» **WHAT TO DO**
Please give back the listing below word for word and drop any images.

» **SOURCE RECORDS**

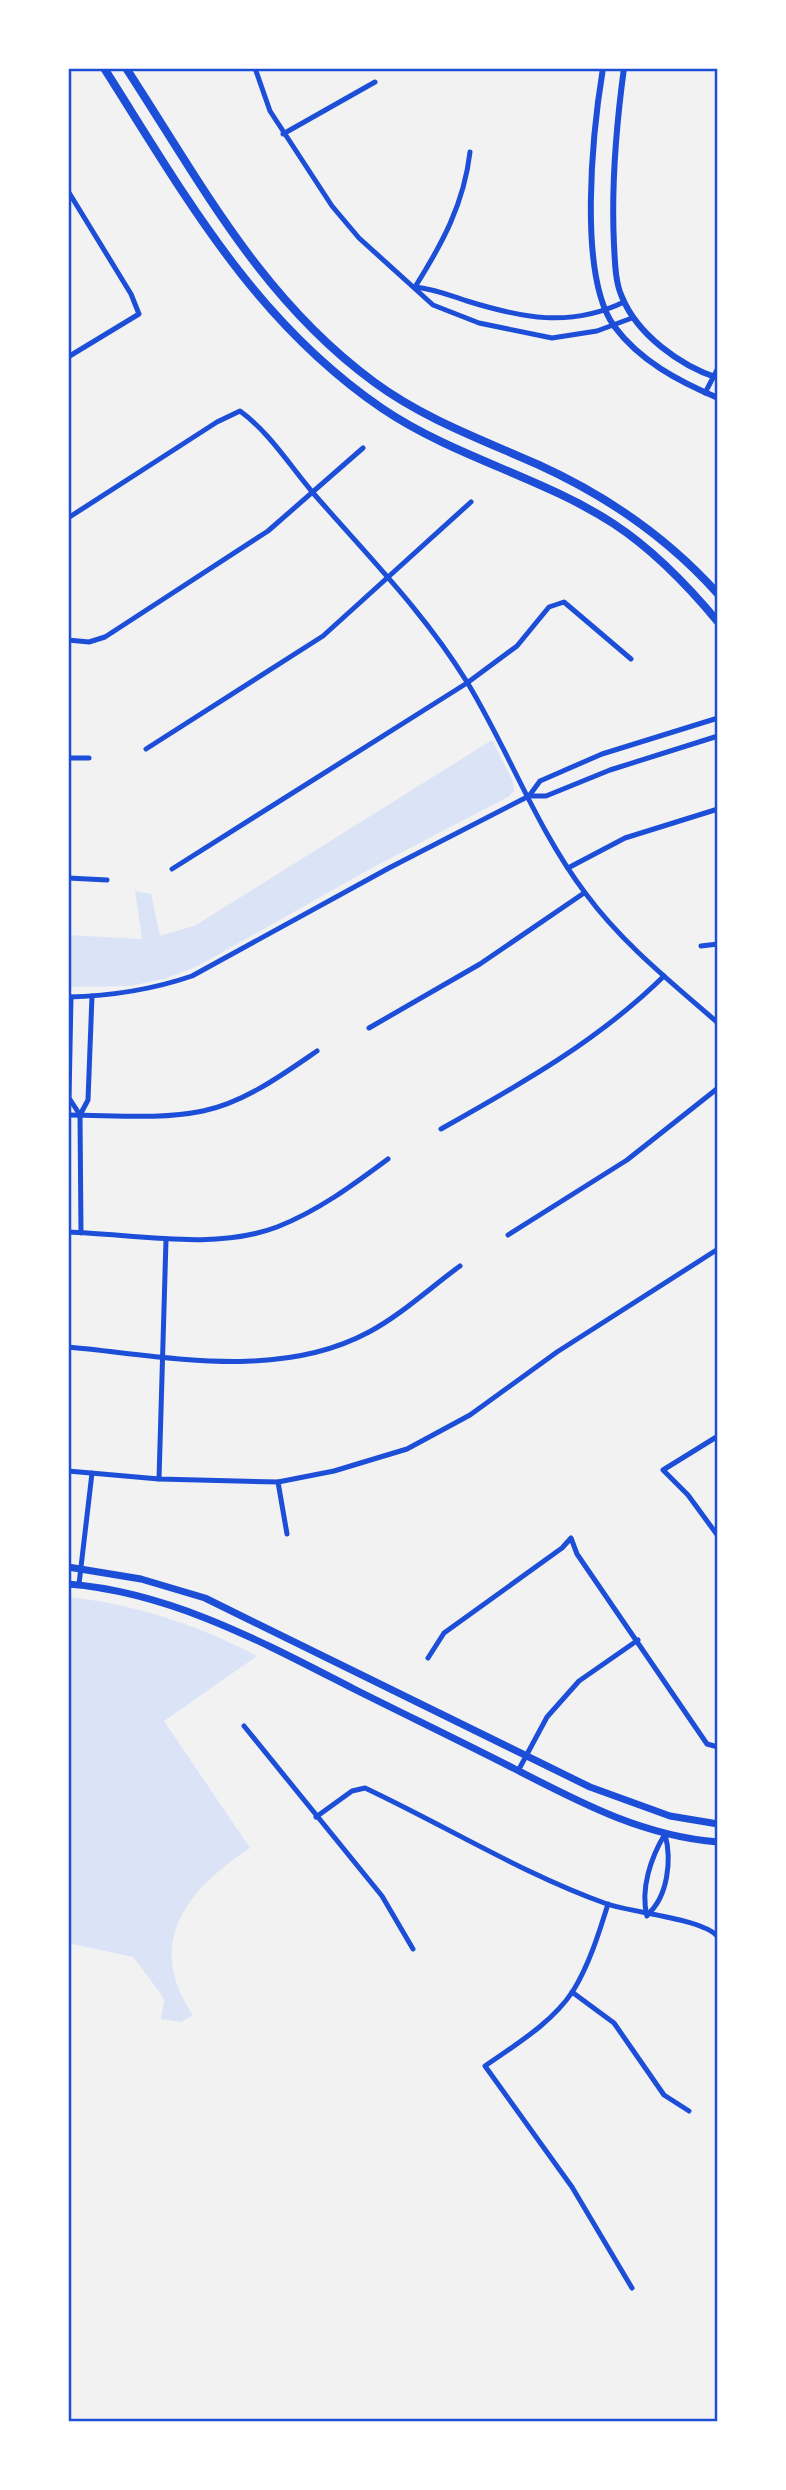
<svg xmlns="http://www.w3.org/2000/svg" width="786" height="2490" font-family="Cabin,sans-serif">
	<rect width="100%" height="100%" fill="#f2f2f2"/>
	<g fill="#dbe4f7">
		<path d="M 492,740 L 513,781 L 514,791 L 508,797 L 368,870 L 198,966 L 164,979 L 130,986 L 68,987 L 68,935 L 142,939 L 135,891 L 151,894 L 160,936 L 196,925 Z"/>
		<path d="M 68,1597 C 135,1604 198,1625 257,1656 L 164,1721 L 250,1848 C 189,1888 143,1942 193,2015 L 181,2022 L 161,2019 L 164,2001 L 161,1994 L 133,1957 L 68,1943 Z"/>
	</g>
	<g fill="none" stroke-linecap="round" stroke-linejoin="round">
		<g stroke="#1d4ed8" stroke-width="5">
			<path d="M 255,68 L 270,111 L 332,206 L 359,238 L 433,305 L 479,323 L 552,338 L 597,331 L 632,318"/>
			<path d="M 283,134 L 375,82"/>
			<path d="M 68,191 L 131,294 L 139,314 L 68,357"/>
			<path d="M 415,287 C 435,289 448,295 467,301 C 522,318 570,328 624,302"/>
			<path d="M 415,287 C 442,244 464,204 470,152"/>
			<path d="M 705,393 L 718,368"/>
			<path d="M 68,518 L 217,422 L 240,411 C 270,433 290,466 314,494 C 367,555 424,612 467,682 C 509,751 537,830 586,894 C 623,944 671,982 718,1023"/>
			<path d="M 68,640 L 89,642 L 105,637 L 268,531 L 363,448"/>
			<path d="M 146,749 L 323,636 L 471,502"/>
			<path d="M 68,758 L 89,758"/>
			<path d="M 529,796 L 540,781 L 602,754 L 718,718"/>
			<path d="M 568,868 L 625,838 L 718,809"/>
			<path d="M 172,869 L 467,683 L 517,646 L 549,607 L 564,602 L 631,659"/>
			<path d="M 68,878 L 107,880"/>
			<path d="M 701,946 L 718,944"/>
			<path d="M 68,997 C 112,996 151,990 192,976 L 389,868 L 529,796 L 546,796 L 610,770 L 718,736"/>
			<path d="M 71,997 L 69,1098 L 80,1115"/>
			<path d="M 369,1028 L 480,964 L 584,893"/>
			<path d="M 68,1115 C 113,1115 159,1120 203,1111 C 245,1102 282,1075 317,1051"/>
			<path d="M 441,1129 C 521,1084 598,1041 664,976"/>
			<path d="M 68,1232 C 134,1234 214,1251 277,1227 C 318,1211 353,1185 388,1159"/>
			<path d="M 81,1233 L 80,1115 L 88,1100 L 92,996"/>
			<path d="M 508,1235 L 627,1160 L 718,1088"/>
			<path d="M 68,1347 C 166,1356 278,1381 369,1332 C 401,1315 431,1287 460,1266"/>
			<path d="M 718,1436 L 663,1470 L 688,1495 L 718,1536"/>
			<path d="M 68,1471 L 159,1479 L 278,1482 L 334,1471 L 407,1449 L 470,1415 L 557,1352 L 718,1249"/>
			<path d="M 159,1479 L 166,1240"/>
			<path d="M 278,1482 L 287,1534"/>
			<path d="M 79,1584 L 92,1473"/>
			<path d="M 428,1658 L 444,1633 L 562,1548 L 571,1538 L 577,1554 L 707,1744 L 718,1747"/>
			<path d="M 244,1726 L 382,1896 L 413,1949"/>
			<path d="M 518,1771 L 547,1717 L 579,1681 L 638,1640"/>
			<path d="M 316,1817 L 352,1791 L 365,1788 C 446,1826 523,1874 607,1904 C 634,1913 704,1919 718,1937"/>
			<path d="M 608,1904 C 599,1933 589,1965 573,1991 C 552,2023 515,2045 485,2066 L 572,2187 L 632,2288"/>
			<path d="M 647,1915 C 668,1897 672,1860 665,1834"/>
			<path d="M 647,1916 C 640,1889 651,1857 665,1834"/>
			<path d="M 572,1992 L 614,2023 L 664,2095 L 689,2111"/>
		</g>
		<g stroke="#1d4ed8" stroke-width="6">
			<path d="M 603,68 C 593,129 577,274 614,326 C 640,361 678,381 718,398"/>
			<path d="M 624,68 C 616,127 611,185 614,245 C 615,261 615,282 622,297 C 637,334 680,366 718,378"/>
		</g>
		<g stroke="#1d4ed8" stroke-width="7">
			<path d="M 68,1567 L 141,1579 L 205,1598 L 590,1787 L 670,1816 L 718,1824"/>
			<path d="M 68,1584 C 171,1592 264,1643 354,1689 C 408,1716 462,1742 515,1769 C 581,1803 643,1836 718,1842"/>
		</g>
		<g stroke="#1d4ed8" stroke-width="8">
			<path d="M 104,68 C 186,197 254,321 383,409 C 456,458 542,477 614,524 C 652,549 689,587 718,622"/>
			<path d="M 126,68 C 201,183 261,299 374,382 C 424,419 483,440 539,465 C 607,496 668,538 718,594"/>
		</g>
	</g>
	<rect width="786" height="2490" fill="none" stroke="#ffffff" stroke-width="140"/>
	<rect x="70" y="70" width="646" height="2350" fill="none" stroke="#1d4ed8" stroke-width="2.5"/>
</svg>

» **TASK OUTPUT**
<svg xmlns="http://www.w3.org/2000/svg" width="786" height="2490" font-family="Cabin,sans-serif">
	<rect width="100%" height="100%" fill="#f2f2f2"/>
	<g fill="#dbe4f7">
		<path d="M 492,740 L 513,781 L 514,791 L 508,797 L 368,870 L 198,966 L 164,979 L 130,986 L 68,987 L 68,935 L 142,939 L 135,891 L 151,894 L 160,936 L 196,925 Z"/>
		<path d="M 68,1597 C 135,1604 198,1625 257,1656 L 164,1721 L 250,1848 C 189,1888 143,1942 193,2015 L 181,2022 L 161,2019 L 164,2001 L 161,1994 L 133,1957 L 68,1943 Z"/>
	</g>
	<g fill="none" stroke-linecap="round" stroke-linejoin="round">
		<g stroke="#1d4ed8" stroke-width="5">
			<path d="M 255,68 L 270,111 L 332,206 L 359,238 L 433,305 L 479,323 L 552,338 L 597,331 L 632,318"/>
			<path d="M 283,134 L 375,82"/>
			<path d="M 68,191 L 131,294 L 139,314 L 68,357"/>
			<path d="M 415,287 C 435,289 448,295 467,301 C 522,318 570,328 624,302"/>
			<path d="M 415,287 C 442,244 464,204 470,152"/>
			<path d="M 705,393 L 718,368"/>
			<path d="M 68,518 L 217,422 L 240,411 C 270,433 290,466 314,494 C 367,555 424,612 467,682 C 509,751 537,830 586,894 C 623,944 671,982 718,1023"/>
			<path d="M 68,640 L 89,642 L 105,637 L 268,531 L 363,448"/>
			<path d="M 146,749 L 323,636 L 471,502"/>
			<path d="M 68,758 L 89,758"/>
			<path d="M 529,796 L 540,781 L 602,754 L 718,718"/>
			<path d="M 568,868 L 625,838 L 718,809"/>
			<path d="M 172,869 L 467,683 L 517,646 L 549,607 L 564,602 L 631,659"/>
			<path d="M 68,878 L 107,880"/>
			<path d="M 701,946 L 718,944"/>
			<path d="M 68,997 C 112,996 151,990 192,976 L 389,868 L 529,796 L 546,796 L 610,770 L 718,736"/>
			<path d="M 71,997 L 69,1098 L 80,1115"/>
			<path d="M 369,1028 L 480,964 L 584,893"/>
			<path d="M 68,1115 C 113,1115 159,1120 203,1111 C 245,1102 282,1075 317,1051"/>
			<path d="M 441,1129 C 521,1084 598,1041 664,976"/>
			<path d="M 68,1232 C 134,1234 214,1251 277,1227 C 318,1211 353,1185 388,1159"/>
			<path d="M 81,1233 L 80,1115 L 88,1100 L 92,996"/>
			<path d="M 508,1235 L 627,1160 L 718,1088"/>
			<path d="M 68,1347 C 166,1356 278,1381 369,1332 C 401,1315 431,1287 460,1266"/>
			<path d="M 718,1436 L 663,1470 L 688,1495 L 718,1536"/>
			<path d="M 68,1471 L 159,1479 L 278,1482 L 334,1471 L 407,1449 L 470,1415 L 557,1352 L 718,1249"/>
			<path d="M 159,1479 L 166,1240"/>
			<path d="M 278,1482 L 287,1534"/>
			<path d="M 79,1584 L 92,1473"/>
			<path d="M 428,1658 L 444,1633 L 562,1548 L 571,1538 L 577,1554 L 707,1744 L 718,1747"/>
			<path d="M 244,1726 L 382,1896 L 413,1949"/>
			<path d="M 518,1771 L 547,1717 L 579,1681 L 638,1640"/>
			<path d="M 316,1817 L 352,1791 L 365,1788 C 446,1826 523,1874 607,1904 C 634,1913 704,1919 718,1937"/>
			<path d="M 608,1904 C 599,1933 589,1965 573,1991 C 552,2023 515,2045 485,2066 L 572,2187 L 632,2288"/>
			<path d="M 647,1915 C 668,1897 672,1860 665,1834"/>
			<path d="M 647,1916 C 640,1889 651,1857 665,1834"/>
			<path d="M 572,1992 L 614,2023 L 664,2095 L 689,2111"/>
		</g>
		<g stroke="#1d4ed8" stroke-width="6">
			<path d="M 603,68 C 593,129 577,274 614,326 C 640,361 678,381 718,398"/>
			<path d="M 624,68 C 616,127 611,185 614,245 C 615,261 615,282 622,297 C 637,334 680,366 718,378"/>
		</g>
		<g stroke="#1d4ed8" stroke-width="7">
			<path d="M 68,1567 L 141,1579 L 205,1598 L 590,1787 L 670,1816 L 718,1824"/>
			<path d="M 68,1584 C 171,1592 264,1643 354,1689 C 408,1716 462,1742 515,1769 C 581,1803 643,1836 718,1842"/>
		</g>
		<g stroke="#1d4ed8" stroke-width="8">
			<path d="M 104,68 C 186,197 254,321 383,409 C 456,458 542,477 614,524 C 652,549 689,587 718,622"/>
			<path d="M 126,68 C 201,183 261,299 374,382 C 424,419 483,440 539,465 C 607,496 668,538 718,594"/>
		</g>
	</g>
	<rect width="786" height="2490" fill="none" stroke="#ffffff" stroke-width="140"/>
	<rect x="70" y="70" width="646" height="2350" fill="none" stroke="#1d4ed8" stroke-width="2.5"/>
</svg>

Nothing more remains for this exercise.